This is the story of a woman who has resigned herself to being cold. He has accepted it as a chronic disease that is best not to pay too much attention so as not to be discouraged. I can not do another thing. For now.
Fatima does not set the heating. "It's unfeasible," he says. In his new house, which he accessed a decade ago thanks to IVIMA, the social housing agency of the Community of Madrid, "it has been ignited exactly on rare occasions, coinciding with the birth of my children and little else." He has four and they have also adopted the cold as something irremediable. They can only be detached from it in the living room of the house, where the stove that works with butane is. "It is the cheapest option, the bottle comes to me at approximately 17 euros and is changed at most three times a month." On the coldest days, Fatima turns it on as soon as she wakes up, at seven in the morning "to allow time for the room to warm up before raising the children." They have breakfast and change clothes attached to the stove. Home life takes place in that room. There you eat dinner, study, play. "The rooms are only used for sleeping." She does it with her two younger children, "we give each other warmth." To older people "I put two Nordics and so they say they are not cold." The worst moment is undoubtedly when it comes to shower because the boiler has not worked since summer. Inviable it is also for this mother to call a technician in case she could be repaired. Much less change it for a new one. So they manage by heating pots. "I have two of 12 liters. I bathe the little ones together, I pour an entire one in the bathtub and then they get in and soapy. Then I take another one to clarify them. With Salma - her eldest daughter more because she has long hair and is much higher. "" We've got used to it. It's ugly to say, but in winter instead of taking a shower every day, we do it four times a week, "Fatima says, downplaying it. It's the only way to maintain fortitude.

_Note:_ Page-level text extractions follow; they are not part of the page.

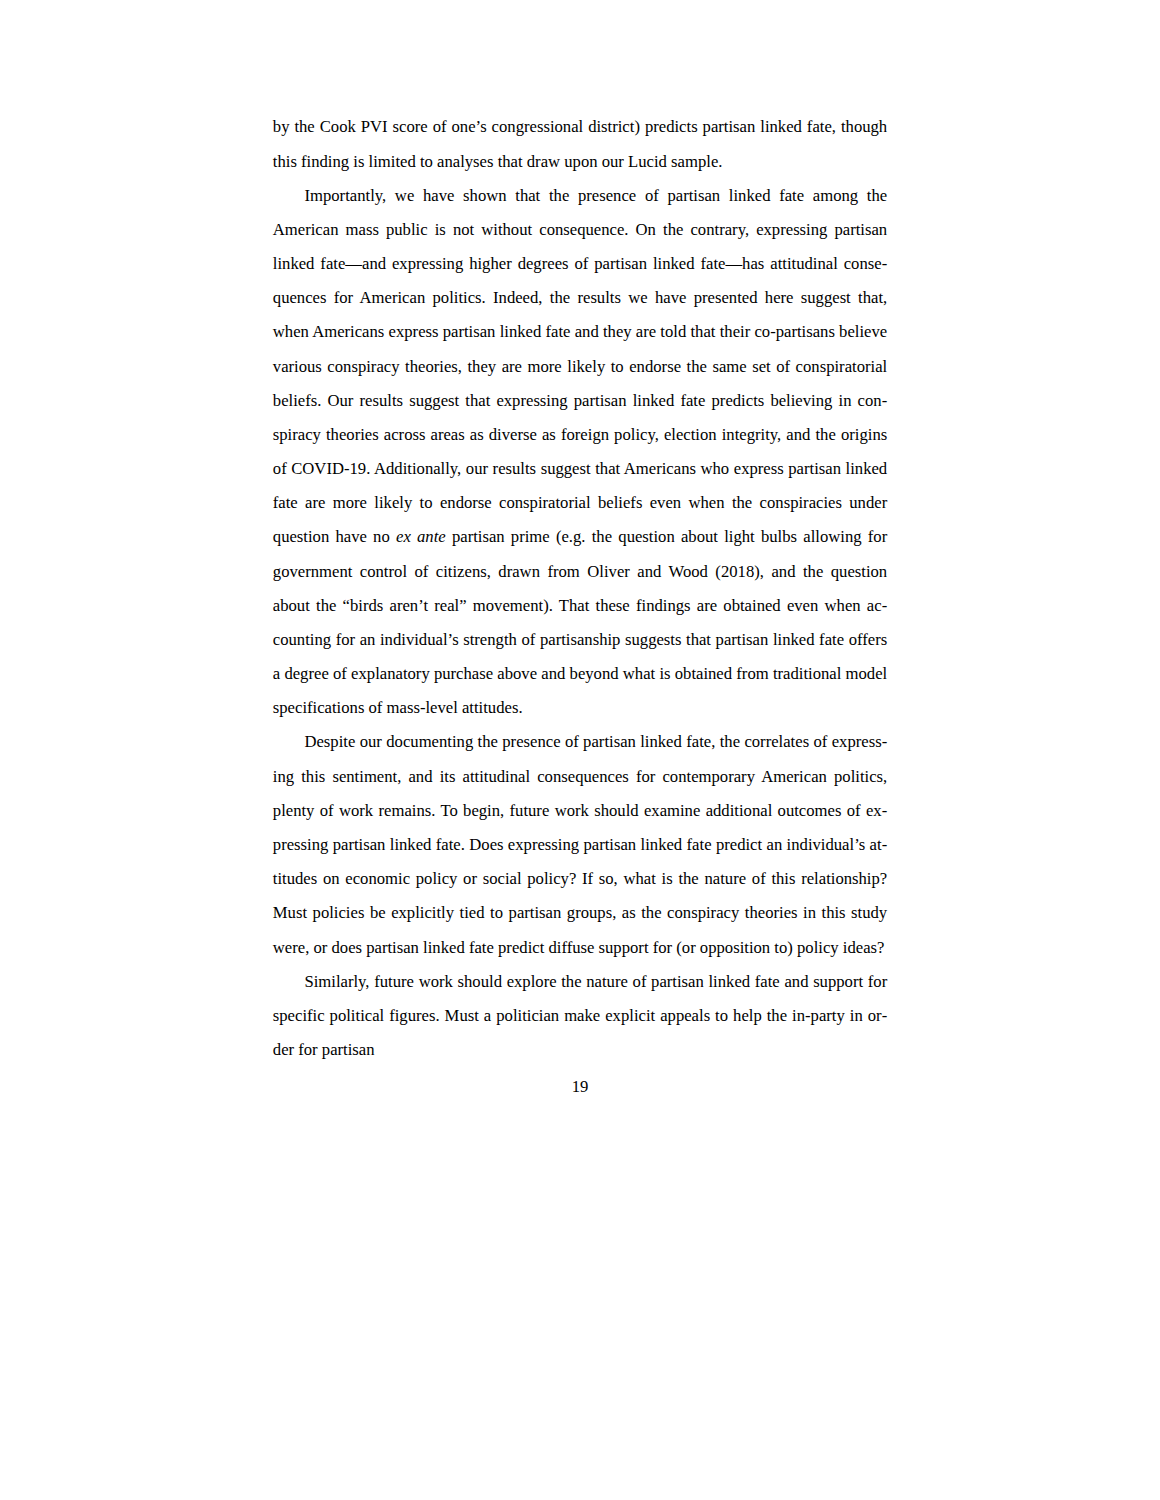by the Cook PVI score of one’s congressional district) predicts partisan linked fate, though this finding is limited to analyses that draw upon our Lucid sample.
Importantly, we have shown that the presence of partisan linked fate among the American mass public is not without consequence. On the contrary, expressing partisan linked fate—and expressing higher degrees of partisan linked fate—has attitudinal consequences for American politics. Indeed, the results we have presented here suggest that, when Americans express partisan linked fate and they are told that their co-partisans believe various conspiracy theories, they are more likely to endorse the same set of conspiratorial beliefs. Our results suggest that expressing partisan linked fate predicts believing in conspiracy theories across areas as diverse as foreign policy, election integrity, and the origins of COVID-19. Additionally, our results suggest that Americans who express partisan linked fate are more likely to endorse conspiratorial beliefs even when the conspiracies under question have no ex ante partisan prime (e.g. the question about light bulbs allowing for government control of citizens, drawn from Oliver and Wood (2018), and the question about the “birds aren’t real” movement). That these findings are obtained even when accounting for an individual’s strength of partisanship suggests that partisan linked fate offers a degree of explanatory purchase above and beyond what is obtained from traditional model specifications of mass-level attitudes.
Despite our documenting the presence of partisan linked fate, the correlates of expressing this sentiment, and its attitudinal consequences for contemporary American politics, plenty of work remains. To begin, future work should examine additional outcomes of expressing partisan linked fate. Does expressing partisan linked fate predict an individual’s attitudes on economic policy or social policy? If so, what is the nature of this relationship? Must policies be explicitly tied to partisan groups, as the conspiracy theories in this study were, or does partisan linked fate predict diffuse support for (or opposition to) policy ideas?
Similarly, future work should explore the nature of partisan linked fate and support for specific political figures. Must a politician make explicit appeals to help the in-party in order for partisan
19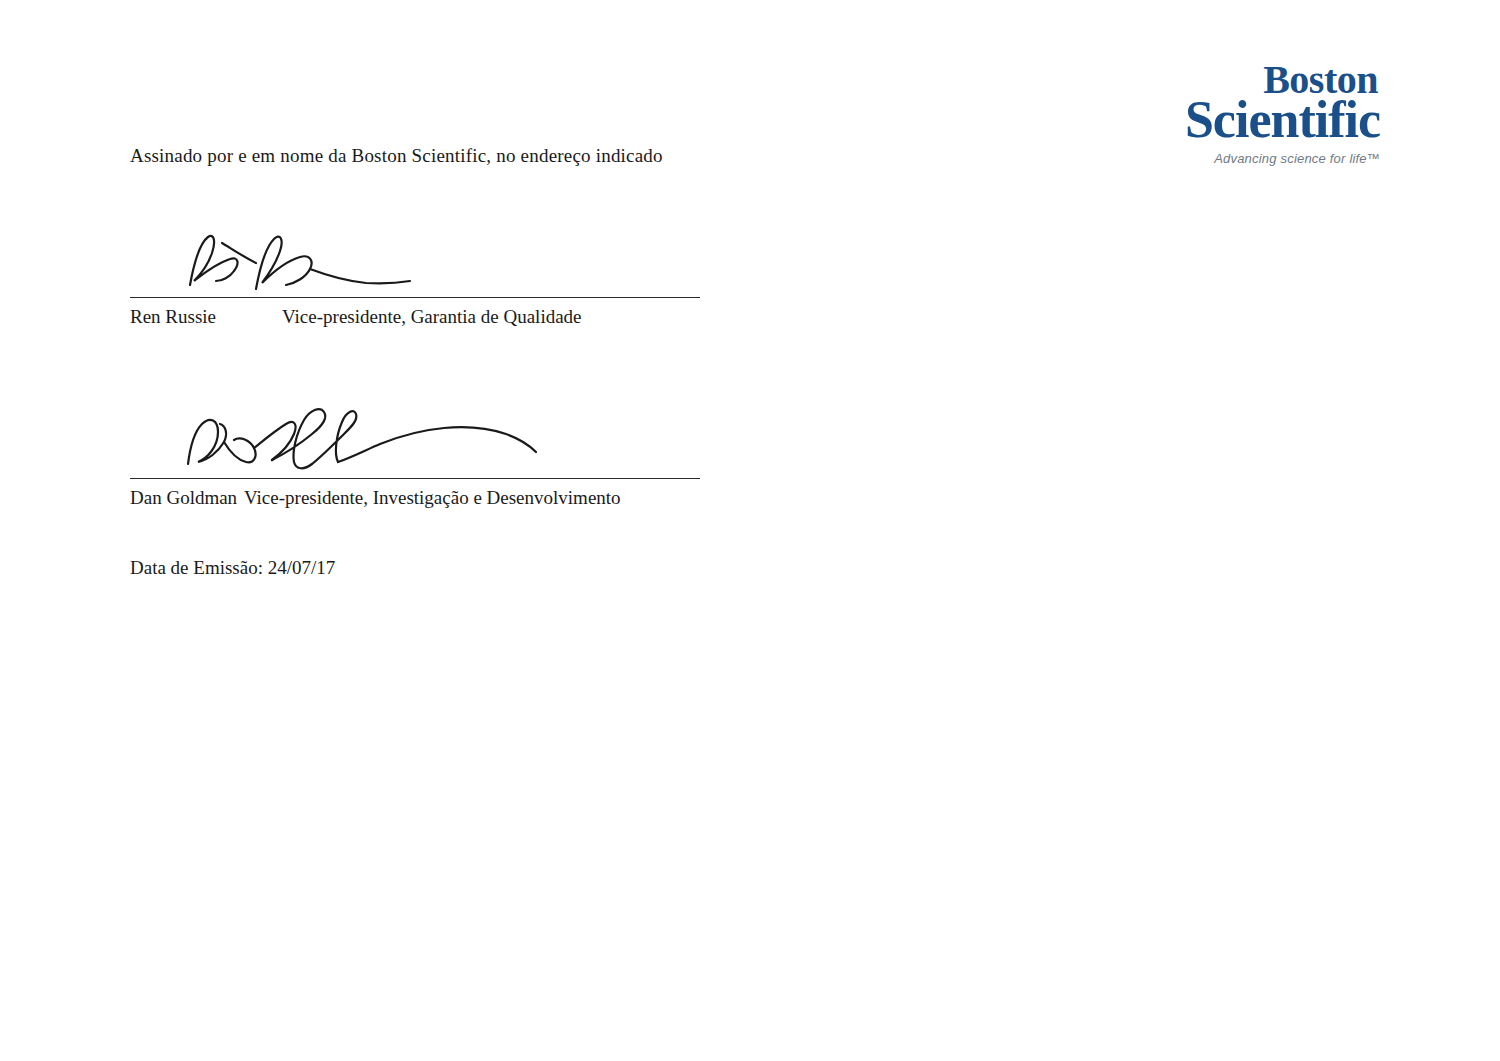Boston Scientific Advancing science for life™
Assinado por e em nome da Boston Scientific, no endereço indicado
Ren Russie Vice-presidente, Garantia de Qualidade
Dan Goldman Vice-presidente, Investigação e Desenvolvimento
Data de Emissão: 24/07/17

That of this family is part of that 10% of households that suffer from energy poverty. In Spain, 4.6 million people live in inadequate air conditioning conditions, which should be between 18 and 21 degrees in winter and 25 in summer, according to the World Health Organization. The Association of Environmental Sciences (ACA), specialized in this problem, summarizes in three the most frequent causes: high energy prices, low income and inefficient buildings. "My house is not well insulated, when there is wind the window curtain rises." Fatima does not dare to ask the IVIMA to reinforce them, to give a facelift to their older homes and that now they do not meet the energy efficiency requirements.
Since he was unemployed five years ago he receives 588 euros of the Minimum Income and that entitles him to another series of subsidies, such as the children's school canteen or the electric social bonus, which allow him to pull forward. It was Cáritas Madrid who helped him manage it, “but I still don't turn on the heating, this month I have received 35 euros and that is what I can face,” he says. "I have not plugged in any device again, just in case," he adds. He still remembers the 150 euros he had to pay for “five days that I put the heating on a very cold month” and the “190 when I tried to replace it with electric radiators and that did not justify the consumption I had made”. "Yes, now neither one thing nor the other."
CLike Fatima, there are one million people benefit from this social bonus that lowers the electricity bill by 25%. With the 2018 reform, Spain has improved the conditions to access it: among other measures, the income limit was lowered and the cost paid by the distribution companies, when in the rest of the countries of the European Union the coffers assume public. Juan Luis López, director of the ACA and specialist in energy, climate change and energy poverty, applauds this reform because before "it was not clear if its application was fair or not because it was subject to very specific criteria." For example, the previous one only took into account unemployment and now income is also studied. "It may be the case that a person, despite working alive in conditions of vulnerability for a low salary," explains López. Before the reform, the bonus was also applied to people who hired a low power "but this was also unfair because it could be the case that it was a second home that is not used much."
Now, says the director of the ACA, more specific criteria are established: number of people in the household and if there are minors “but it is no longer given directly to large families because, in fact, it is single-parent households that are usually vulnerable " Minimum amounts of income are also established for pensioners "because before they were given directly to widowers and they do not have to be all vulnerable" and in the case of workers with permanent disability.
Despite the positive assessment, José Luis López calls for a simplification of the process of requesting the electric bond since “it is a very complicated process and not everyone is prepared to do it”, that “the Government grants it automatically” and that establish a "single social bond that groups all the energy, not just the electricity one".